California Gov. Jerry Brown (D) signed legislation late last year expanding the state comptroller's oversight of city finances. Controller John Chiang (D) praised that action.
"Recent audits produced by my office demonstrate how weak internal controls can set-up local governments for failure, in such forms as bankruptcy, default, and corruption," he said.
Some in Illinois are pushing for the creation of a program to assist cities in financial trouble there. Jim Spiotto of the Pension Committee of the non-partisan Civic Federation suggested participation in the program could be made mandatory if a city failed to hit certain targets.
Alan Mallach, senior fellow at the liberal-leaning Center for Community Progress, said that "it's in states' interests to have strong healthy cities."
"States gave cities lots of [fiscal] room — some used it wisely and some not. But the states can't simply point the finger and say to cities 'You misbehaved, it's your problem.' It is the state's problem." (STATELINE.ORG)

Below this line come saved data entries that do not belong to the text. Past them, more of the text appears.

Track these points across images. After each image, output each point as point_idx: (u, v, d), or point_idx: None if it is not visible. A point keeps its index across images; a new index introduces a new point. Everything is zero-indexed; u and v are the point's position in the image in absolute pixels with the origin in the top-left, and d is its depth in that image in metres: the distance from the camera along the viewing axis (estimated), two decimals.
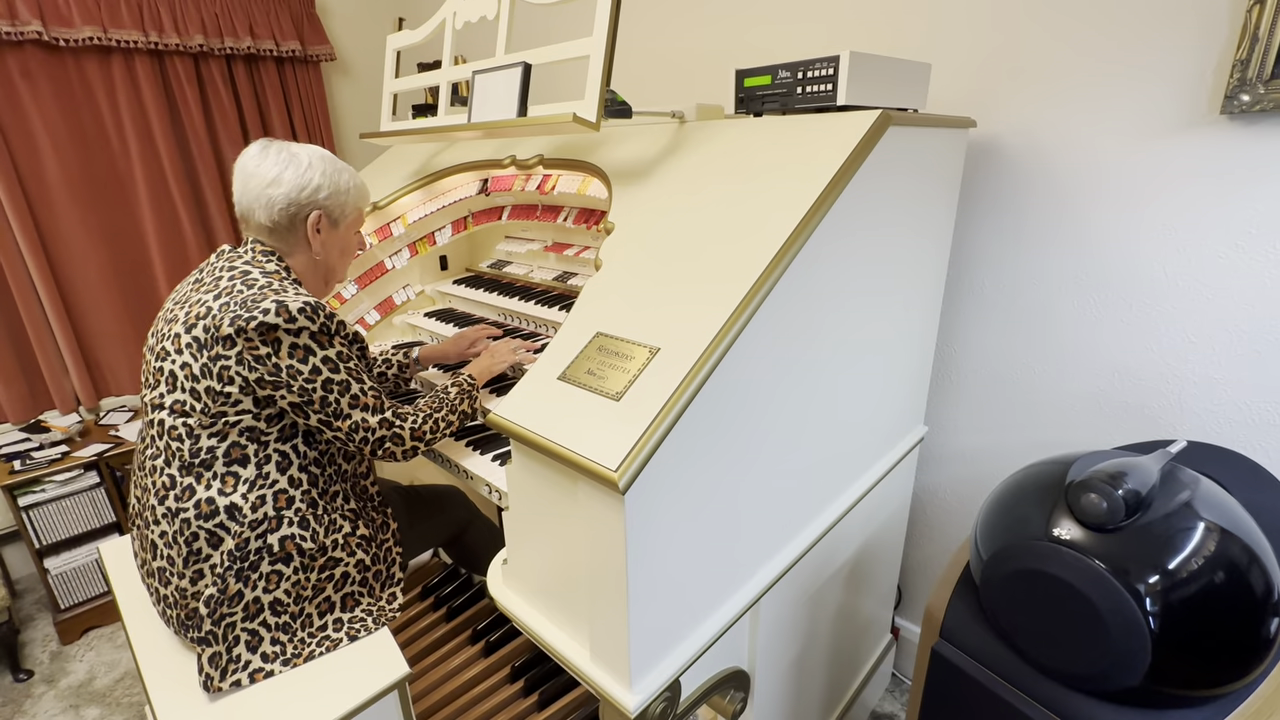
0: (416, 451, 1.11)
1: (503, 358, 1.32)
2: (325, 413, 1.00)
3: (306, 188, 1.07)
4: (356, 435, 1.04)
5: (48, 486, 1.98)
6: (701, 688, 0.97)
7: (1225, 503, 0.76)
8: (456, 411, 1.17)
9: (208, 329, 0.96)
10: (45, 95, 2.03)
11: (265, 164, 1.06)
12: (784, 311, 0.85)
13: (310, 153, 1.09)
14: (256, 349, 0.95)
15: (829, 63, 0.98)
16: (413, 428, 1.09)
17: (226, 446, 0.99)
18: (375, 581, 1.15)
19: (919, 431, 1.44)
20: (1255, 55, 0.99)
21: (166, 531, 1.01)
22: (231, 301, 0.97)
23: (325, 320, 0.98)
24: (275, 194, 1.05)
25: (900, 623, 1.80)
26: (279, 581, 1.02)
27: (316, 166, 1.08)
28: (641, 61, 1.91)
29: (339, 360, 1.00)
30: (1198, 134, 1.09)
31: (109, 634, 2.12)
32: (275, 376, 0.96)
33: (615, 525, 0.73)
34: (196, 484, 0.99)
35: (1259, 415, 1.13)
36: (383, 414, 1.05)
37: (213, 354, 0.96)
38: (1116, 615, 0.70)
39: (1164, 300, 1.18)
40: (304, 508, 1.04)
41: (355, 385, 1.02)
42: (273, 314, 0.94)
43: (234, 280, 1.01)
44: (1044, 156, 1.26)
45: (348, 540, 1.10)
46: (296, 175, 1.06)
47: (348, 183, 1.12)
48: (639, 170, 1.14)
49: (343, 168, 1.12)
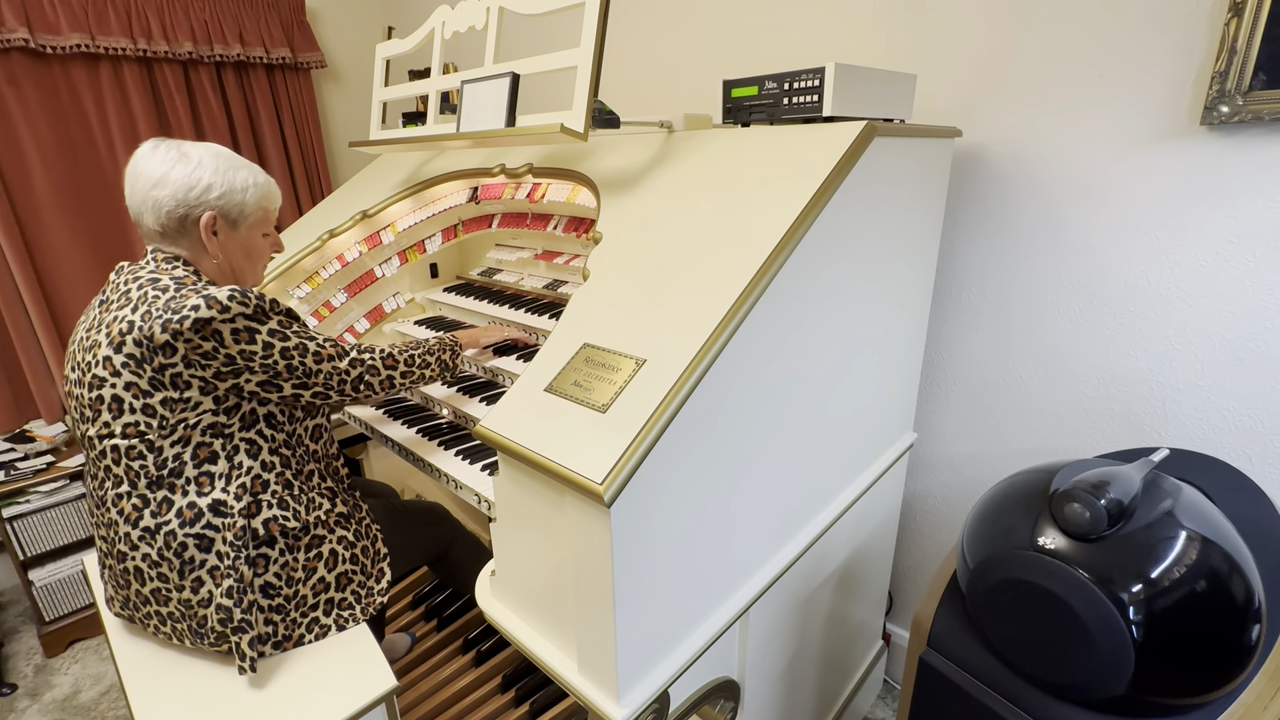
0: (392, 382, 1.13)
1: (493, 333, 1.39)
2: (295, 378, 1.00)
3: (195, 187, 1.00)
4: (334, 382, 1.05)
5: (32, 497, 1.95)
6: (691, 698, 0.96)
7: (1207, 511, 0.77)
8: (434, 355, 1.20)
9: (139, 342, 0.92)
10: (32, 103, 2.02)
11: (152, 163, 1.00)
12: (771, 322, 0.86)
13: (203, 151, 1.03)
14: (199, 346, 0.92)
15: (815, 74, 0.98)
16: (383, 357, 1.12)
17: (193, 449, 0.98)
18: (365, 558, 1.15)
19: (908, 438, 1.45)
20: (1233, 68, 1.00)
21: (149, 553, 0.99)
22: (152, 309, 0.93)
23: (258, 301, 0.96)
24: (161, 195, 1.00)
25: (891, 629, 1.81)
26: (267, 565, 1.02)
27: (208, 164, 1.01)
28: (632, 68, 1.92)
29: (283, 328, 0.99)
30: (1179, 144, 1.10)
31: (94, 646, 2.10)
32: (231, 365, 0.95)
33: (601, 538, 0.73)
34: (172, 494, 0.98)
35: (1241, 422, 1.14)
36: (349, 354, 1.08)
37: (155, 365, 0.92)
38: (1100, 624, 0.70)
39: (1148, 308, 1.20)
40: (279, 489, 1.04)
41: (310, 344, 1.02)
42: (204, 308, 0.91)
43: (144, 289, 0.97)
44: (1029, 166, 1.28)
45: (328, 516, 1.10)
46: (184, 174, 1.00)
47: (245, 181, 1.05)
48: (627, 180, 1.15)
49: (240, 164, 1.06)
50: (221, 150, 1.06)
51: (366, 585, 1.15)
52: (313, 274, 1.66)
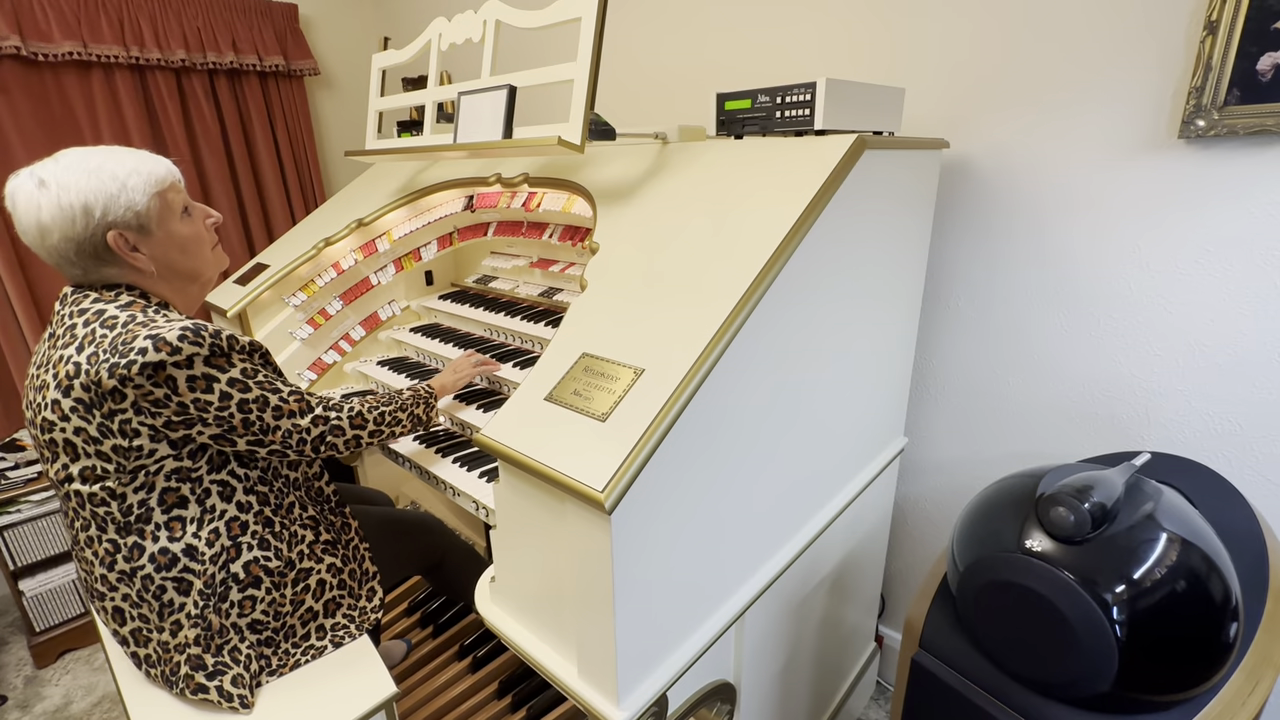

BUDGETS IN BRIEF: Before adjourning for the year, DELAWARE lawmakers passed a measure allocating $9.9 million to bail out the state's struggling casinos (DELAWAREONLINE.COM). • LOUISIANA will provide at least $6.2 million in government subsidies to the A&E show "Duck Dynasty" (NOLA.COM). • MASSACHUSETTS approved a $36.5 billion state budget that relies on about $75 million in revenue from three new casinos and a slot parlor that may not exist after a November referendum on the law authorizing them. A recent UMass-Dartmouth poll showed voters split 46-41 in favor of keeping the law but with a 4.9 percent margin of error (BOSTON GLOBE). • ALASKA tapped $3 billion from its rainy day fund to reduce its $12 billion pension deficit (BLOOMBERG).